Extract all lines from the data beneath that include the word "класс".

-- INFORMATION follows --

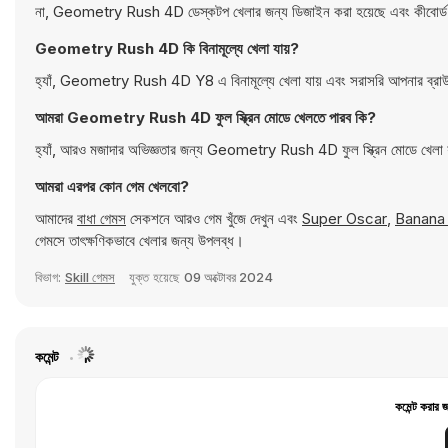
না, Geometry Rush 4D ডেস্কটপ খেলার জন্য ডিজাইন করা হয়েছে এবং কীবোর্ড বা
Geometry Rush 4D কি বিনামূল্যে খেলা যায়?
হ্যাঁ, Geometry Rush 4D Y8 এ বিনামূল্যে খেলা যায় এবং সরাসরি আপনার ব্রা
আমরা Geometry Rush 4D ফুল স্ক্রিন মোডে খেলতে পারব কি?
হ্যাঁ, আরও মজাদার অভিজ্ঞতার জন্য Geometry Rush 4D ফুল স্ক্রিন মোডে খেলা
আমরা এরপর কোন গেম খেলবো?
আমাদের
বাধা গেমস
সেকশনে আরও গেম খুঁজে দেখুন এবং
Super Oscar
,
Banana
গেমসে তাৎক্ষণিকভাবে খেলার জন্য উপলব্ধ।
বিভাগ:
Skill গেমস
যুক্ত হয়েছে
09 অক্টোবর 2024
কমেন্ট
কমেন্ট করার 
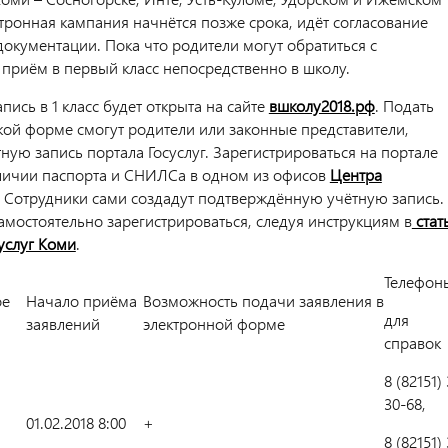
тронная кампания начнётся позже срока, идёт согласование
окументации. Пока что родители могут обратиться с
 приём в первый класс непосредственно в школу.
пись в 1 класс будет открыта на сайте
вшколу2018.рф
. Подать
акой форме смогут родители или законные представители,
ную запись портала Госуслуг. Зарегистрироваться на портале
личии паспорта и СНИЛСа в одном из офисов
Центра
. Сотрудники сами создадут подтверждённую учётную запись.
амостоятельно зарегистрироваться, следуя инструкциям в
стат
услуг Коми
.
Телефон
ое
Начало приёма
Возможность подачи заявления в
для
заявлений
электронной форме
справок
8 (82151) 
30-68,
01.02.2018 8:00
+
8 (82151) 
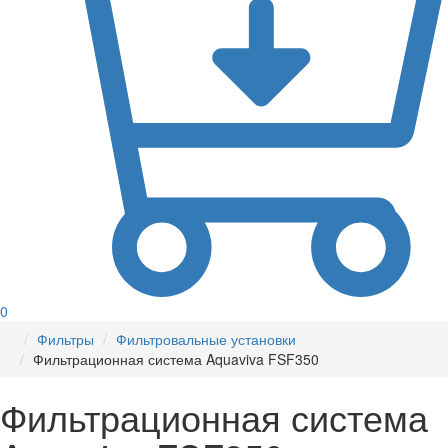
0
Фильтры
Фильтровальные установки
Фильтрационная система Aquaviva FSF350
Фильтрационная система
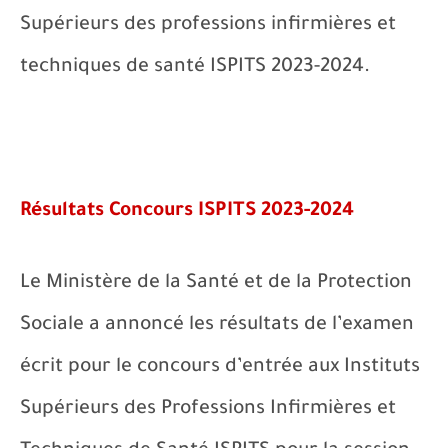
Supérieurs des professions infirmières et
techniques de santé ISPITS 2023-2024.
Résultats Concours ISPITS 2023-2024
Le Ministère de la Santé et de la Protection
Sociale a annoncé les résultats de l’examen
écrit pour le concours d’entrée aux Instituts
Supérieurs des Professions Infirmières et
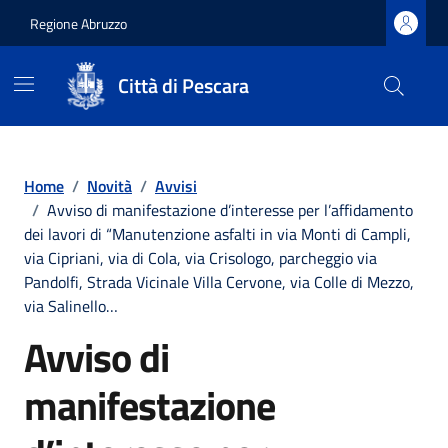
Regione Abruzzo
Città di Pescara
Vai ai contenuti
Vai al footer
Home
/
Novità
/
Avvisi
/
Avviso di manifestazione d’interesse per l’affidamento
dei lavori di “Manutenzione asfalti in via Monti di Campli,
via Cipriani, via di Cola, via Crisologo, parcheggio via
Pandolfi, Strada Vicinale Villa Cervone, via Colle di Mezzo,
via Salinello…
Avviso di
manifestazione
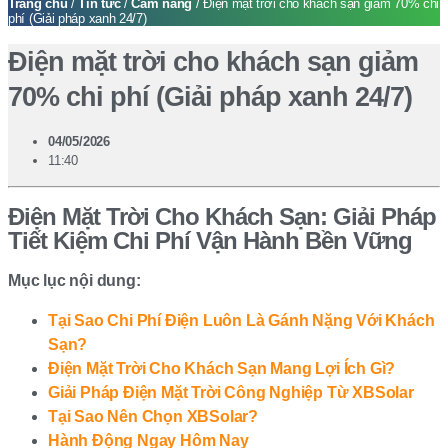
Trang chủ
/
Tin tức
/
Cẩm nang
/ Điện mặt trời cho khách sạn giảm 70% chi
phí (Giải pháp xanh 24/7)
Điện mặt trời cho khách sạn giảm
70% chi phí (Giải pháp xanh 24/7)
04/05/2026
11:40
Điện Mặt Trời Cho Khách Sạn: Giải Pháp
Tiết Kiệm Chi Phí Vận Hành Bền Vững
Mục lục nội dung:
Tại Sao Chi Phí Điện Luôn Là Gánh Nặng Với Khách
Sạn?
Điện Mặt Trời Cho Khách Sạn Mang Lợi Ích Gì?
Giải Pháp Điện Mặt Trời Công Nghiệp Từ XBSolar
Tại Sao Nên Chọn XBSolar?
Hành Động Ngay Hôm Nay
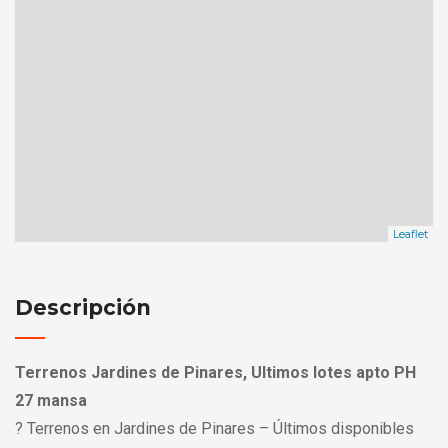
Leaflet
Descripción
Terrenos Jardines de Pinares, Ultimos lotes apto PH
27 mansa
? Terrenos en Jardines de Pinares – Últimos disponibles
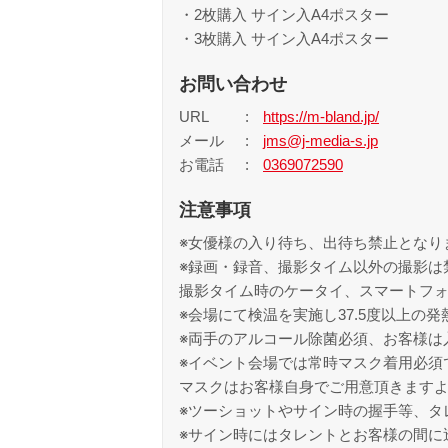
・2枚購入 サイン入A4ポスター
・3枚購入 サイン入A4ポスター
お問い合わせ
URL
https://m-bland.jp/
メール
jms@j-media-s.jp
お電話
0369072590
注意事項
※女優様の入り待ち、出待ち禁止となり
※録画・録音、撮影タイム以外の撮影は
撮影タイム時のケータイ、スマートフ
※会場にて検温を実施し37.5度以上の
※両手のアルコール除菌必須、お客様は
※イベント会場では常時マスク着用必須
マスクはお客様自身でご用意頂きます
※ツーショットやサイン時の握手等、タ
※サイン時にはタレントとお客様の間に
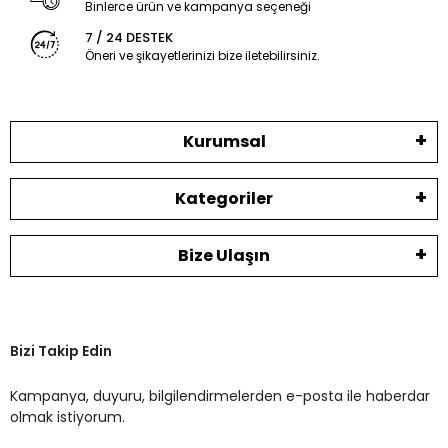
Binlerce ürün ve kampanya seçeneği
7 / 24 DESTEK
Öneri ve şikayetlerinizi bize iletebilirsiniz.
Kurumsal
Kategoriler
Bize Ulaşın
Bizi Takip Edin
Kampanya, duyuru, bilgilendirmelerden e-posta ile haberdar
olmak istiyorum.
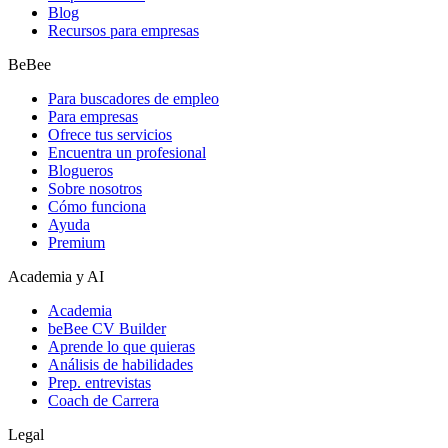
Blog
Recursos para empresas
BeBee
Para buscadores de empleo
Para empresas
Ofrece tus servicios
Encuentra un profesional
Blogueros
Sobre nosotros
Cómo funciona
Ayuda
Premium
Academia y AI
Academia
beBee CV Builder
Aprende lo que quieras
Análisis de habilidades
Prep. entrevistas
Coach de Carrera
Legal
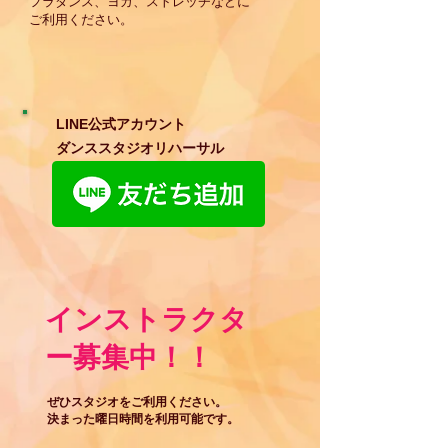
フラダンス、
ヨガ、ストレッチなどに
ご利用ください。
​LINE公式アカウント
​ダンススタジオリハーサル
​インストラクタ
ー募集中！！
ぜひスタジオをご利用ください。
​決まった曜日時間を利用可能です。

-- INFORMATION concluded --
-- INFORMATION follows --

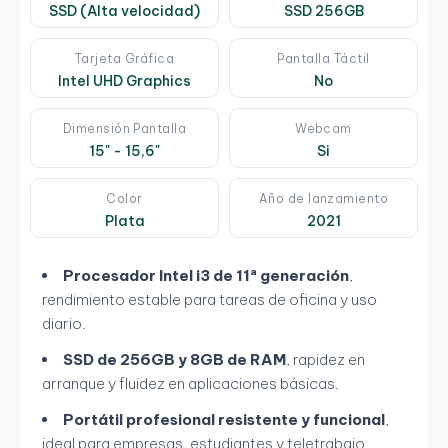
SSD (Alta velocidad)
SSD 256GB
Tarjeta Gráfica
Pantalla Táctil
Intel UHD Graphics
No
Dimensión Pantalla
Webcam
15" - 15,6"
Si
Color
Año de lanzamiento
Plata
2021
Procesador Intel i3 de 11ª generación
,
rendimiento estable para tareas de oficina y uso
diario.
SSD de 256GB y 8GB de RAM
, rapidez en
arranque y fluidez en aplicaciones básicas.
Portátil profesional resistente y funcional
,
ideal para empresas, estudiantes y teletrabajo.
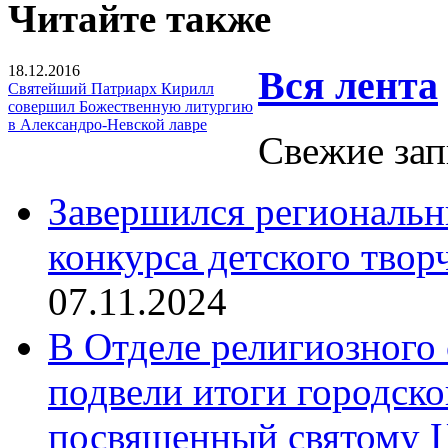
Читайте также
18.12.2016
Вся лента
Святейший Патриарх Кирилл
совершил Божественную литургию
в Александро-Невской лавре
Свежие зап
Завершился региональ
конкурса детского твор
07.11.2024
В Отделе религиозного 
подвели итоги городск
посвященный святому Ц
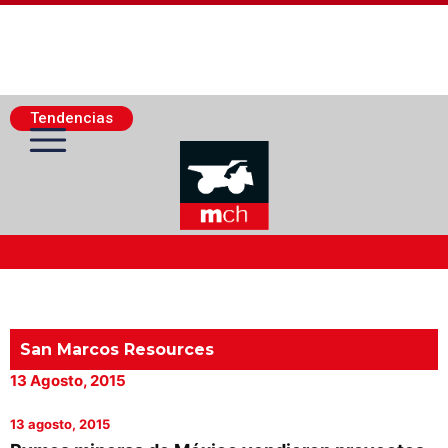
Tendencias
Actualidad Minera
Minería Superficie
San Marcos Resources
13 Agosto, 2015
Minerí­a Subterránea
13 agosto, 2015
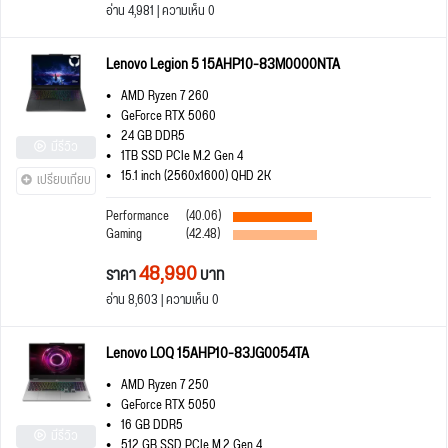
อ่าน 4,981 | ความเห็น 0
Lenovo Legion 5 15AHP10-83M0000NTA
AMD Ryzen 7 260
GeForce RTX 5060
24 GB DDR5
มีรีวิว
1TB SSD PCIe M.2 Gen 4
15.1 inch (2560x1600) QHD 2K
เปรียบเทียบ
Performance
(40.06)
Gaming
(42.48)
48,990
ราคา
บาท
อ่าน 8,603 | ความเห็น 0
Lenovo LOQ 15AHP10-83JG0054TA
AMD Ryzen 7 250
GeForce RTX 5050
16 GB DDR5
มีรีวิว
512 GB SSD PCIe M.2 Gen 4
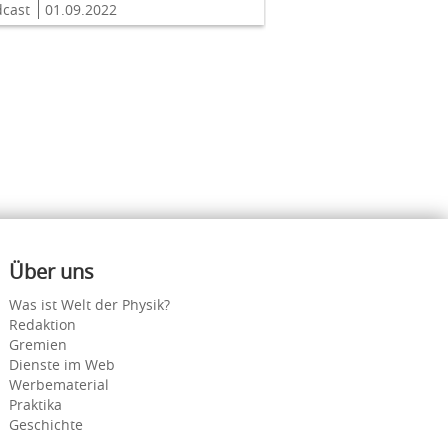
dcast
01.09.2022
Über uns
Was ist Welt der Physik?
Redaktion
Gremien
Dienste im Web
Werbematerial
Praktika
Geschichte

-- INFORMATION concluded --

# [SOLUTION TO THIS PROBLEM]
 приём в первый класс непосредственно в школу.
пись в 1 класс будет открыта на сайте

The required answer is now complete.